Texto extraído:
§

Porandubas nº 608
quarta-feira, 13 de fevereiro de 2019
Atualizado em 12 de fevereiro de 2019 15:24
Abro a coluna com uma historinha das Alagoas.
Jesus Cristo
Era aniversário de um bravo coronel de polícia de Palmeira dos Índios. Contrataram dois cantores para animar a festa. Os homens chegaram, violas em punho:
- Coronel, vamos cantar a sua vida.
- Nada disso, cantador de verdade não prepara, improvisa. Vou dar um mote, vocês cantam. E nada de minha vida. Quem vai ser cantado, hoje, é Jesus Cristo. E o mote é: - "Jesus Cristo veio ao mundo nos livrar das injustiças".
Um cantador olhou para o outro, cada qual mais branco. O coronel estava nervoso. O jeito era começar. Um tirou:
- Jesus Cristo veio ao mundo nos livrá das injustiça.
O outro respondeu:
- Quando ele tinha 15 anos rezou a primeira missa.

§

Dados para análise:
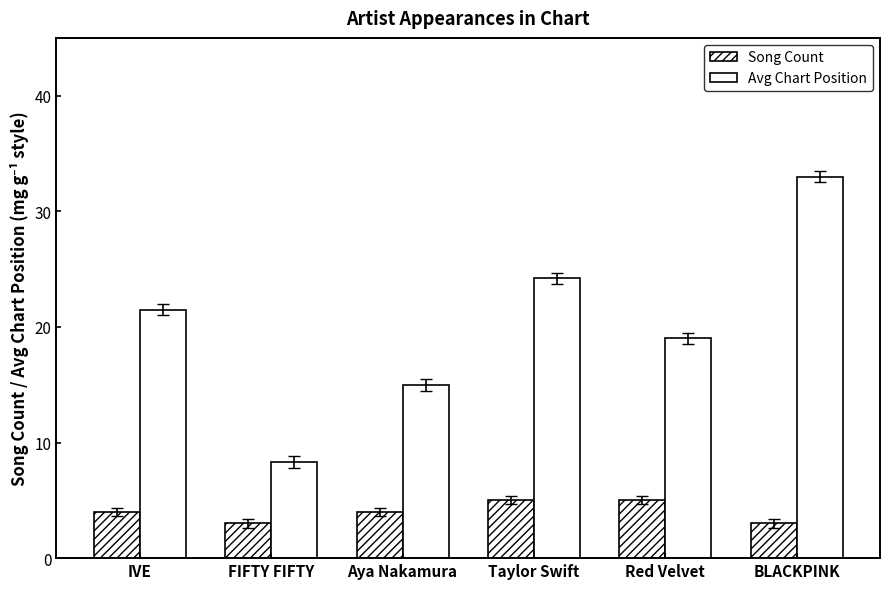

Reading left to right, transcribe all the data shown in this chart.

Song Count: IVE=4.0	FIFTY FIFTY=3.0	Aya Nakamura=4.0	Taylor Swift=5.0	Red Velvet=5.0	BLACKPINK=3.0
Avg Chart Position: IVE=21.5	FIFTY FIFTY=8.3	Aya Nakamura=15.0	Taylor Swift=24.2	Red Velvet=19.0	BLACKPINK=33.0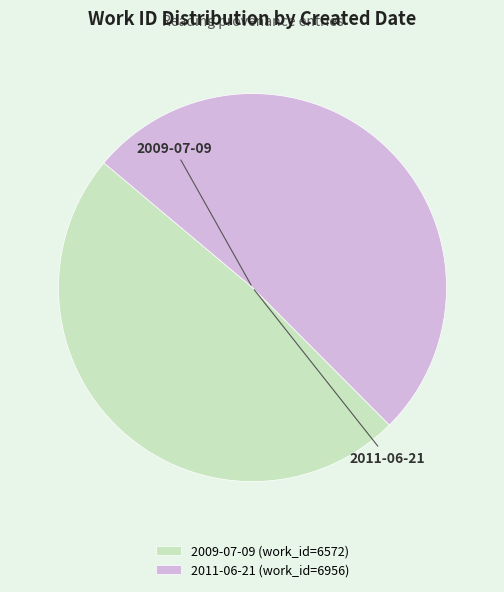

Is the sum of 2009-07-09 (work_id=6572) and 2011-06-21 (work_id=6956) greater than half?

Yes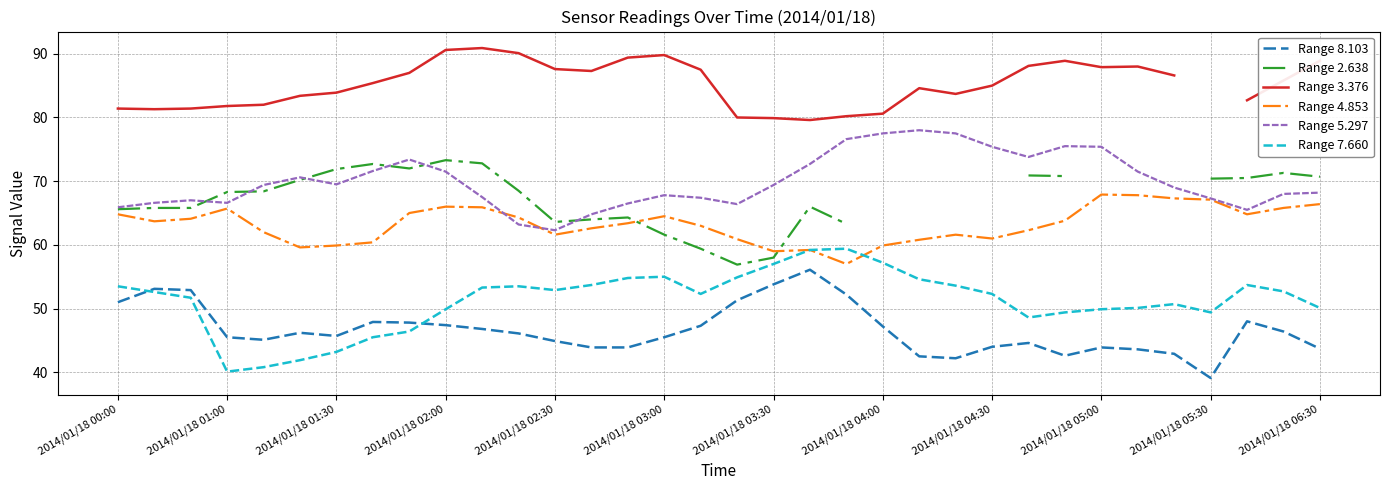

What is the highest value of the Range 5.297 series?

78.0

§

Explorar o material:
1. Transcreva do texto extraído o trecho que começa nas palavras "Um cantador olhou" e termina após as palavras "livrá das injustiça.".
2. Com base no texto extraído, explique em uma a três frases por que o coronel recusa a proposta dos cantores e lhes dá um mote.

Respostas por tarefa:
1.
Um cantador olhou para o outro, cada qual mais branco. O coronel estava nervoso. O jeito era começar. Um tirou:
- Jesus Cristo veio ao mundo nos livrá das injustiça.

2. O coronel recusa a proposta porque, segundo ele, cantador de verdade não prepara, improvisa. Por isso dá aos cantores um mote sobre Jesus Cristo para que improvisem a partir dele.